Maia will need to initiate her wrestling more in this fight as I expect her to lose a decision if the fight plays out on the feet. I consider Maia a live underdog if she comes in with a wrestling heavy gameplan, but I do not trust her to do so. For that reason, I am expecting a competitive decision and Chookagian to get her hand raised. Chookagian by decision is the official pick.
Giga Chikadze vs. Calvin Kattar
Chikadze, -235; Kattar, +190
Chikadze is coming off an impressive third-round knockout victory over Edson Barboza in August.
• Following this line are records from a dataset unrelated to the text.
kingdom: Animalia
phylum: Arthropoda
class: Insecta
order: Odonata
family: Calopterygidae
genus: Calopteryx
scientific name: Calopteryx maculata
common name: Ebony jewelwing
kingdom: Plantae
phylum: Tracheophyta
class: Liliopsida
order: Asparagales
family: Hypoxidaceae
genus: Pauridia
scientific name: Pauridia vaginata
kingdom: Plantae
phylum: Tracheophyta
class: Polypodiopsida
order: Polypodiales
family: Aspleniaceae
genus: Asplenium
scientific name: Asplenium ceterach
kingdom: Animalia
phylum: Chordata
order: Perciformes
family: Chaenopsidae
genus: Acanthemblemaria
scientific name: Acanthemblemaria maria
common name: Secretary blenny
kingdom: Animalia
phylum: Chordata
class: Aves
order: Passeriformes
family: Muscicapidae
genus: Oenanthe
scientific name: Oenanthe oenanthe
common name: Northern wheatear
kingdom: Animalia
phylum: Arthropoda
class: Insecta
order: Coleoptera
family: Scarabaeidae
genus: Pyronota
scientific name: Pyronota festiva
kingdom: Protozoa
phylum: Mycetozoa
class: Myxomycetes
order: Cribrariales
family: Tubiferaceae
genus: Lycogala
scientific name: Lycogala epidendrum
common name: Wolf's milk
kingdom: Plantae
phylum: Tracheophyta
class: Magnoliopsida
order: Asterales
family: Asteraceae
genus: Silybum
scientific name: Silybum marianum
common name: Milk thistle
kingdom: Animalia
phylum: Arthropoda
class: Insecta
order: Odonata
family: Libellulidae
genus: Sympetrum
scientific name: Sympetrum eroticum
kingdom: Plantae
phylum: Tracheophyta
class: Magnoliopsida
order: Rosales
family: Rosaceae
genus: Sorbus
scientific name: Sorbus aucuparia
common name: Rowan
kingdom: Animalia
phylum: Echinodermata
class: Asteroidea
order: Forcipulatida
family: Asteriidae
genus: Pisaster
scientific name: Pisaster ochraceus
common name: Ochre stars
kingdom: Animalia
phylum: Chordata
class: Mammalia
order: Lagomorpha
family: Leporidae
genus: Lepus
He is now 7-0 in the UFC, and nobody has been able to crack the code yet. He comes from a high-level kickboxing background and is quickly becoming one of the best strikers on the UFC roster. That said, I still have concerns with Chikadze regarding his cardio and defensive grappling. Fortunately for him, I do not think Kattar will be interested in a wrestling match here.
Kattar is coming off a demoralizing loss to Max Holloway in January of last year on Fight Island. I still consider him to be one of the best pure boxers in the division, but this is a difficult matchup for him considering Chikadze shines in striking affairs. Selfishly, I want to back Kattar in this spot, but I do not feel confident in the matchup from a stylistic standpoint. I could see him getting stuck fighting at Chikadze’s range and struggling to get inside until it is too late. But he does have some crazy good durability and has never been knocked out before so he should at a minimum be able to test the cardio of Chikadze in the later rounds.
I consider Kattar a live underdog, but I will have exposure to both sides with more of a lean toward the underdog for pricing purposes and I do not think Chikadze scores well on DraftKings.